-- Start Data section --

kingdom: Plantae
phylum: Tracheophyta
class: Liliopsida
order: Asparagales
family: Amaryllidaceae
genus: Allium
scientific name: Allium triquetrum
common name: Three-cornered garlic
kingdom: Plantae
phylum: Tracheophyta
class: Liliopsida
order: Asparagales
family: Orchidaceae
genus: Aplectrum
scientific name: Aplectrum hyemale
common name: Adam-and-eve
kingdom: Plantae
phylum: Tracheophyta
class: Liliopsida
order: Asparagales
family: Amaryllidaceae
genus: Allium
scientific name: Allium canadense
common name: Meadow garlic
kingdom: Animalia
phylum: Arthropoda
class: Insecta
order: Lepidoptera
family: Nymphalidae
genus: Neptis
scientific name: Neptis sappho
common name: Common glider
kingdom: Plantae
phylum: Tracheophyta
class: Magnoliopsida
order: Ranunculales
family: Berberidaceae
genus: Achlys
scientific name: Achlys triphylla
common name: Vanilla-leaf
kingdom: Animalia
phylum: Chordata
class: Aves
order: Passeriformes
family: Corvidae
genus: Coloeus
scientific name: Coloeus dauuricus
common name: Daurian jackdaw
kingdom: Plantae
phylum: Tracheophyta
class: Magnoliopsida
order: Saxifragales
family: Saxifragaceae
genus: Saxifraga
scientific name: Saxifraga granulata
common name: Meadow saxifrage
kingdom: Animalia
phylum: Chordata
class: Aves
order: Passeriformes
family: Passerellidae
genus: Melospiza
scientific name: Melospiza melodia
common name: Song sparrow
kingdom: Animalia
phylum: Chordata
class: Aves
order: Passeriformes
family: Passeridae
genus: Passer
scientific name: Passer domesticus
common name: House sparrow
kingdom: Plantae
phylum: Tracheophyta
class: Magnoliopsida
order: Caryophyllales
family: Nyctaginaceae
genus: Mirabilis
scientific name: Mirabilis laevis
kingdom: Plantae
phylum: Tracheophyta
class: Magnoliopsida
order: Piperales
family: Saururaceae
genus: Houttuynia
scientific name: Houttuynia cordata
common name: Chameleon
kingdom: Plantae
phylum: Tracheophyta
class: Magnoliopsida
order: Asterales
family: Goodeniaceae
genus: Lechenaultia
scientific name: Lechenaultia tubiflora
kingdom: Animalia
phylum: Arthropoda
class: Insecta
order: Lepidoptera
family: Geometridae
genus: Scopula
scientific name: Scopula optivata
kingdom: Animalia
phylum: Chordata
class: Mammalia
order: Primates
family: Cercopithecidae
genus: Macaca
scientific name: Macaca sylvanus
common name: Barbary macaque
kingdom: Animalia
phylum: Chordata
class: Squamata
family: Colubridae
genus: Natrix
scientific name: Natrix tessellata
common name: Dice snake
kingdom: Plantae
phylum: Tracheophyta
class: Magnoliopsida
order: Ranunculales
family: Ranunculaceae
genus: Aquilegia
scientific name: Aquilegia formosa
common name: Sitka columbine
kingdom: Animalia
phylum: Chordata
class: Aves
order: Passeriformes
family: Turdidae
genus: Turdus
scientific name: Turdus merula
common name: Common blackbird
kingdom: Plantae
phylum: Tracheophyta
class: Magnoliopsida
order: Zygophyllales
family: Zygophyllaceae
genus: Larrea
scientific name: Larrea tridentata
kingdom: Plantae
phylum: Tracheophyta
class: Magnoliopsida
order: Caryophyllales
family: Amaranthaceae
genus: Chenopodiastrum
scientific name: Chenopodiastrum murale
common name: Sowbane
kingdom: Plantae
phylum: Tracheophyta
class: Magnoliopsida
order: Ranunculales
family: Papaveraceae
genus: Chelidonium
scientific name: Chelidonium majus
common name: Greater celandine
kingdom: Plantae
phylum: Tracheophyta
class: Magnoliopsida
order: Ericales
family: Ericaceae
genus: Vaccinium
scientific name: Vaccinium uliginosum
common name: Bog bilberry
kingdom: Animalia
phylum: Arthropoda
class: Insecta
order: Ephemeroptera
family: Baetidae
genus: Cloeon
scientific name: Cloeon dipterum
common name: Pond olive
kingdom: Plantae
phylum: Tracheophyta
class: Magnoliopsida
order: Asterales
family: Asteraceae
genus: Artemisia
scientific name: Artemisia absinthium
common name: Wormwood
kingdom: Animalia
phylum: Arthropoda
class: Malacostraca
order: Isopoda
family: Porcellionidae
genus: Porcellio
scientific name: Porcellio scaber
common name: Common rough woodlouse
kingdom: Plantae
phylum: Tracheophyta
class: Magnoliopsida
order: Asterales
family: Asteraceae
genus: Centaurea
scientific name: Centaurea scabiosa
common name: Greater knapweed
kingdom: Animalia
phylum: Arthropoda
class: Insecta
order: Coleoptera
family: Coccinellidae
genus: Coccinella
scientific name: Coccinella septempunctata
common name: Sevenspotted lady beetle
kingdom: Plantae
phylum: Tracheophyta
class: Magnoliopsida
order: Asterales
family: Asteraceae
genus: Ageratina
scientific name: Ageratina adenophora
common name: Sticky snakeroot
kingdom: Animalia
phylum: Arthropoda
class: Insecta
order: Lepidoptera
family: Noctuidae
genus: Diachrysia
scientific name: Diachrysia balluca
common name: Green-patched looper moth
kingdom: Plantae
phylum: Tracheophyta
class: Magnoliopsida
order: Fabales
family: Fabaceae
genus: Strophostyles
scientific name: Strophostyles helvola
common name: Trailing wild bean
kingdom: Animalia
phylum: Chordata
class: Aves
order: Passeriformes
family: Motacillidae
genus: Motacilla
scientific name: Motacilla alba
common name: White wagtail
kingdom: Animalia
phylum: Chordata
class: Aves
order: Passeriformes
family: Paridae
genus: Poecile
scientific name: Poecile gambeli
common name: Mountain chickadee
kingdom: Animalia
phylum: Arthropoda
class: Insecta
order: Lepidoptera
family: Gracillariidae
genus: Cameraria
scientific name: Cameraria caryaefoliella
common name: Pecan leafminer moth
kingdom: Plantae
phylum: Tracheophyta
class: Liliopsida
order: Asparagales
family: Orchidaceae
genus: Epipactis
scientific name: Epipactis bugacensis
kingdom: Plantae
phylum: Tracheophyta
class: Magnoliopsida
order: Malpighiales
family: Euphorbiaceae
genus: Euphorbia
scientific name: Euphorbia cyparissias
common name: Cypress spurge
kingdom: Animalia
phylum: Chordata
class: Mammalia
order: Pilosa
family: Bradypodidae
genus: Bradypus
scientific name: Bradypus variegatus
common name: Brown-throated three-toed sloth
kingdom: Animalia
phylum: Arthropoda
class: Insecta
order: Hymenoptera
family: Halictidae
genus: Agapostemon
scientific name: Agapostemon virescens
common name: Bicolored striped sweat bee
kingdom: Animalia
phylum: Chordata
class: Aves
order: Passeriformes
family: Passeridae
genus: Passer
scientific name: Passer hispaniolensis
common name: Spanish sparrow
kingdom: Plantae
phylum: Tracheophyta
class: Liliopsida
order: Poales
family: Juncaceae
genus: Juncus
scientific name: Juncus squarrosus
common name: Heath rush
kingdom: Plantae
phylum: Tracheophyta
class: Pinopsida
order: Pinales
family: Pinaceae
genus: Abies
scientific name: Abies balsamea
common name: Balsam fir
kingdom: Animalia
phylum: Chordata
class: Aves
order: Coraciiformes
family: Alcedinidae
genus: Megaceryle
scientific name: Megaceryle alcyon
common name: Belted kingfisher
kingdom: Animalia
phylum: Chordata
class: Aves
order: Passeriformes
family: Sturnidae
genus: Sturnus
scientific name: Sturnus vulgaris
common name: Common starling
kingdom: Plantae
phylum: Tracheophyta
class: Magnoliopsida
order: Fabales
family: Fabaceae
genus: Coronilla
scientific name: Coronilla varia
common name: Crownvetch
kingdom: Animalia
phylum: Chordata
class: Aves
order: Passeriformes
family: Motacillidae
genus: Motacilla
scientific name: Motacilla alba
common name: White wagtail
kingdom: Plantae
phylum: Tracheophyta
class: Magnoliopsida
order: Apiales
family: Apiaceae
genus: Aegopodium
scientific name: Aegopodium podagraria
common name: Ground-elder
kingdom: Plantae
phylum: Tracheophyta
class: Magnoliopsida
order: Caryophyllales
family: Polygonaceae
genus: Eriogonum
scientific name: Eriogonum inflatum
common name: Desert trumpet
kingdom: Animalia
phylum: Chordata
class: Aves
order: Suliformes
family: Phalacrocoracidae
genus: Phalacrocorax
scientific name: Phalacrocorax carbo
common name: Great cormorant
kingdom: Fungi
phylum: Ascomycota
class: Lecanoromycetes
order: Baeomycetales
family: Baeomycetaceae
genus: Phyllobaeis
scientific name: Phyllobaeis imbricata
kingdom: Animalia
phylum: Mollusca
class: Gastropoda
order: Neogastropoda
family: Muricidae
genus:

-- End Data section --

_Given instruction_: List the lines from the start of the rows up to and including the line that contains "family: Saxifragaceae" as a numbered list, leaving out any blank lines.

_Full response_:
1. kingdom: Plantae
2. phylum: Tracheophyta
3. class: Liliopsida
4. order: Asparagales
5. family: Amaryllidaceae
6. genus: Allium
7. scientific name: Allium triquetrum
8. common name: Three-cornered garlic
9. kingdom: Plantae
10. phylum: Tracheophyta
11. class: Liliopsida
12. order: Asparagales
13. family: Orchidaceae
14. genus: Aplectrum
15. scientific name: Aplectrum hyemale
16. common name: Adam-and-eve
17. kingdom: Plantae
18. phylum: Tracheophyta
19. class: Liliopsida
20. order: Asparagales
21. family: Amaryllidaceae
22. genus: Allium
23. scientific name: Allium canadense
24. common name: Meadow garlic
25. kingdom: Animalia
26. phylum: Arthropoda
27. class: Insecta
28. order: Lepidoptera
29. family: Nymphalidae
30. genus: Neptis
31. scientific name: Neptis sappho
32. common name: Common glider
33. kingdom: Plantae
34. phylum: Tracheophyta
35. class: Magnoliopsida
36. order: Ranunculales
37. family: Berberidaceae
38. genus: Achlys
39. scientific name: Achlys triphylla
40. common name: Vanilla-leaf
41. kingdom: Animalia
42. phylum: Chordata
43. class: Aves
44. order: Passeriformes
45. family: Corvidae
46. genus: Coloeus
47. scientific name: Coloeus dauuricus
48. common name: Daurian jackdaw
49. kingdom: Plantae
50. phylum: Tracheophyta
51. class: Magnoliopsida
52. order: Saxifragales
53. family: Saxifragaceae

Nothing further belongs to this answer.